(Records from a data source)
**********

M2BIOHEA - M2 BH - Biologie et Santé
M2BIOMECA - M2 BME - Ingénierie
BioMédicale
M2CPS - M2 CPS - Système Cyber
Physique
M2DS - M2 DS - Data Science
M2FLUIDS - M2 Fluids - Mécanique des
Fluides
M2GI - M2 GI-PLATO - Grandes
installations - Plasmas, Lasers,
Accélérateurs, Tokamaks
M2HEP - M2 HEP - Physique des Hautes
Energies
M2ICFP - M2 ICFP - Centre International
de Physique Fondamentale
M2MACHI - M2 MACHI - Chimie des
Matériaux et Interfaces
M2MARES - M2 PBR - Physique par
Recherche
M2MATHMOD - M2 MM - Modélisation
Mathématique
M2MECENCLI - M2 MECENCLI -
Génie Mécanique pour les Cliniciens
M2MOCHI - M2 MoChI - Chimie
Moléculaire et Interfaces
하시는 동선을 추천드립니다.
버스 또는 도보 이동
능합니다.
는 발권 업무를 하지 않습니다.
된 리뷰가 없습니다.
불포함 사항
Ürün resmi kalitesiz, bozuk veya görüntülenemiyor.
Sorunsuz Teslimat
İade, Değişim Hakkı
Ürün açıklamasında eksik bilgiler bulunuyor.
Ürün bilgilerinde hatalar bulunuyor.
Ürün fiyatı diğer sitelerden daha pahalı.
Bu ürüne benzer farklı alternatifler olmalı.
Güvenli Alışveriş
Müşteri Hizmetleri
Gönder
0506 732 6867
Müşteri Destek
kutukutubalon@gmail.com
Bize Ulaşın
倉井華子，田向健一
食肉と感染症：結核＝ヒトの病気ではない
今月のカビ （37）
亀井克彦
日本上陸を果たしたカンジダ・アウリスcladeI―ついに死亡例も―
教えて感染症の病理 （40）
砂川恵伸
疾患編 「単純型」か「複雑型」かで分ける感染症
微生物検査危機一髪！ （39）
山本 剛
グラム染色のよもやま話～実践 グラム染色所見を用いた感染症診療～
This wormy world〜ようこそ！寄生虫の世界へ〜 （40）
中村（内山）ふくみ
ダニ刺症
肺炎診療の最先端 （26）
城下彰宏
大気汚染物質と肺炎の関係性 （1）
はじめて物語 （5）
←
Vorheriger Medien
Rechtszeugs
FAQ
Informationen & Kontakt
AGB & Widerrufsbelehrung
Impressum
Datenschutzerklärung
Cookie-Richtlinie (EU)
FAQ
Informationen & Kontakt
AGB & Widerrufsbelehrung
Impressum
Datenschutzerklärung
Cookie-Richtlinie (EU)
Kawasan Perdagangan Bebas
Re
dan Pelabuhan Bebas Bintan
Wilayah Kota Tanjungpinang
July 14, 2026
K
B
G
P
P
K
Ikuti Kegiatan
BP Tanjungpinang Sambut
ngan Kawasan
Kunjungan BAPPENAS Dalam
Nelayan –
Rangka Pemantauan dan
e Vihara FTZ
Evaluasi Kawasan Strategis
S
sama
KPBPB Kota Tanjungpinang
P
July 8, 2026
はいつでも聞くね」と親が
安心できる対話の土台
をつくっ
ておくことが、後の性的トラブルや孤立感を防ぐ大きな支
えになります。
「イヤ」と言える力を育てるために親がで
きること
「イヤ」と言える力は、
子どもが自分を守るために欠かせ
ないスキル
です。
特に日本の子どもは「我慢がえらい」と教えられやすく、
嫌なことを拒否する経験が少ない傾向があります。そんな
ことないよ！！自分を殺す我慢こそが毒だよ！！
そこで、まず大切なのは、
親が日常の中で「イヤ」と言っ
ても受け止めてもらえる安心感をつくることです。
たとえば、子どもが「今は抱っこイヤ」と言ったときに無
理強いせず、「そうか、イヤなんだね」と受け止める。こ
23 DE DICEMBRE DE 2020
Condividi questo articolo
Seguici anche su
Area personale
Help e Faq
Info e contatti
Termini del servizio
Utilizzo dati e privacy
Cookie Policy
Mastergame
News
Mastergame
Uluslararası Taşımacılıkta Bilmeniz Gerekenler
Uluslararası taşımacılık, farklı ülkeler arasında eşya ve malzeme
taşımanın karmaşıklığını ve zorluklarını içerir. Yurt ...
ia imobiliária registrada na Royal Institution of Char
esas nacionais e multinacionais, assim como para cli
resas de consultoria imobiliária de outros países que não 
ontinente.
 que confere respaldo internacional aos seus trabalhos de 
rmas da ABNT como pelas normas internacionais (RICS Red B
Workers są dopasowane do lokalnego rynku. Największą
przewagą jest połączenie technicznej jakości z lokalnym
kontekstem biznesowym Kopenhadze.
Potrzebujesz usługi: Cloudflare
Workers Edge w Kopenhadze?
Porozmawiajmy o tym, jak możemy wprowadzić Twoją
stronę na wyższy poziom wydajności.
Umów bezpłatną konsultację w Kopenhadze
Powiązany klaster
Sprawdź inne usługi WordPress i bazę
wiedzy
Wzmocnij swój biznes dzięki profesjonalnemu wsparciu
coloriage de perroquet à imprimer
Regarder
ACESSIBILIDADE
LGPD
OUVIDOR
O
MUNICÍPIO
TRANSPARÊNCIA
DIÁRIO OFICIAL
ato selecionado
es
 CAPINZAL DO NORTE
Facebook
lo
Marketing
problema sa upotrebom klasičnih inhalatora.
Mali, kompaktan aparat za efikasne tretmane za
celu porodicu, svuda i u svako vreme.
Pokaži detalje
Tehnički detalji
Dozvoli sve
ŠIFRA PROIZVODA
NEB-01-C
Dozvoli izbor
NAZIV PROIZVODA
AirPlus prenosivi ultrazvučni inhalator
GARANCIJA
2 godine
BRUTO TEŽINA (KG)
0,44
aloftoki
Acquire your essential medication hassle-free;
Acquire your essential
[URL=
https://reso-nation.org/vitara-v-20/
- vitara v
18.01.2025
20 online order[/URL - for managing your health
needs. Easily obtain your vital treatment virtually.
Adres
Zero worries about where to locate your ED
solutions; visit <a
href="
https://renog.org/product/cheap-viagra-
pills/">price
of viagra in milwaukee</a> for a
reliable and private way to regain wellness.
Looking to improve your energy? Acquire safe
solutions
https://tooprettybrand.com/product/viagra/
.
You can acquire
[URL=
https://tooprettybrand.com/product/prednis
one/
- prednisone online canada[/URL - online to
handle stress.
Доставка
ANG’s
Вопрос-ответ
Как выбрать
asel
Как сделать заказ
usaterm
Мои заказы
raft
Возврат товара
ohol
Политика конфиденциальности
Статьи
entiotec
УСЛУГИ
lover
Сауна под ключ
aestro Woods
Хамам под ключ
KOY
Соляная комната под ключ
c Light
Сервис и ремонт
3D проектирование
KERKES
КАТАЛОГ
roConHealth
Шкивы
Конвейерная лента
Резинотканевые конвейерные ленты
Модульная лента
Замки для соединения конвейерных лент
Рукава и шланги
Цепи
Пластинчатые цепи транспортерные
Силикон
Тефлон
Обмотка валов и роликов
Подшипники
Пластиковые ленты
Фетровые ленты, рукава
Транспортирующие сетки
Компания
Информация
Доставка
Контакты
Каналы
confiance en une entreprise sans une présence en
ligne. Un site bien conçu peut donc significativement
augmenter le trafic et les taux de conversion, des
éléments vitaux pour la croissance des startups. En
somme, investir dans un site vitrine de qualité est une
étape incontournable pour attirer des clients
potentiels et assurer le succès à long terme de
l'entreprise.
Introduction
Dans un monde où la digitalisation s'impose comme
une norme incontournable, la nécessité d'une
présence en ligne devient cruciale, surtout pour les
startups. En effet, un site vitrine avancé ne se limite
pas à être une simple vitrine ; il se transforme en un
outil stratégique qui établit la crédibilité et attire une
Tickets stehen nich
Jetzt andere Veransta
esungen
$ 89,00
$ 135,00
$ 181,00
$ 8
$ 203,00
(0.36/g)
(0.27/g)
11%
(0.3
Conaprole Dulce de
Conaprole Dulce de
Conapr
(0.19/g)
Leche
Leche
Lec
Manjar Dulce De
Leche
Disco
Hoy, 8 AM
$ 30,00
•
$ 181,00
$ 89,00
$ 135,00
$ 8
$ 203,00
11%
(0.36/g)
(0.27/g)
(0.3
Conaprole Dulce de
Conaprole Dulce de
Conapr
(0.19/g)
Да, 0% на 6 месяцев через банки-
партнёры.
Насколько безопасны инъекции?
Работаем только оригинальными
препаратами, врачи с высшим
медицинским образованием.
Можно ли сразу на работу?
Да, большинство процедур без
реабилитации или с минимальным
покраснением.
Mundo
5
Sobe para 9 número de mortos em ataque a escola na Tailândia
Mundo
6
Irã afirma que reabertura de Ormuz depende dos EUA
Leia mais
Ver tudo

**********

§ Aim of the task:
Copy the material word for word, from its first line down to and including the line that contains "Matériaux et Interfaces".

§ Reply to the exercise:
M2BIOHEA - M2 BH - Biologie et Santé
M2BIOMECA - M2 BME - Ingénierie
BioMédicale
M2CPS - M2 CPS - Système Cyber
Physique
M2DS - M2 DS - Data Science
M2FLUIDS - M2 Fluids - Mécanique des
Fluides
M2GI - M2 GI-PLATO - Grandes
installations - Plasmas, Lasers,
Accélérateurs, Tokamaks
M2HEP - M2 HEP - Physique des Hautes
Energies
M2ICFP - M2 ICFP - Centre International
de Physique Fondamentale
M2MACHI - M2 MACHI - Chimie des
Matériaux et Interfaces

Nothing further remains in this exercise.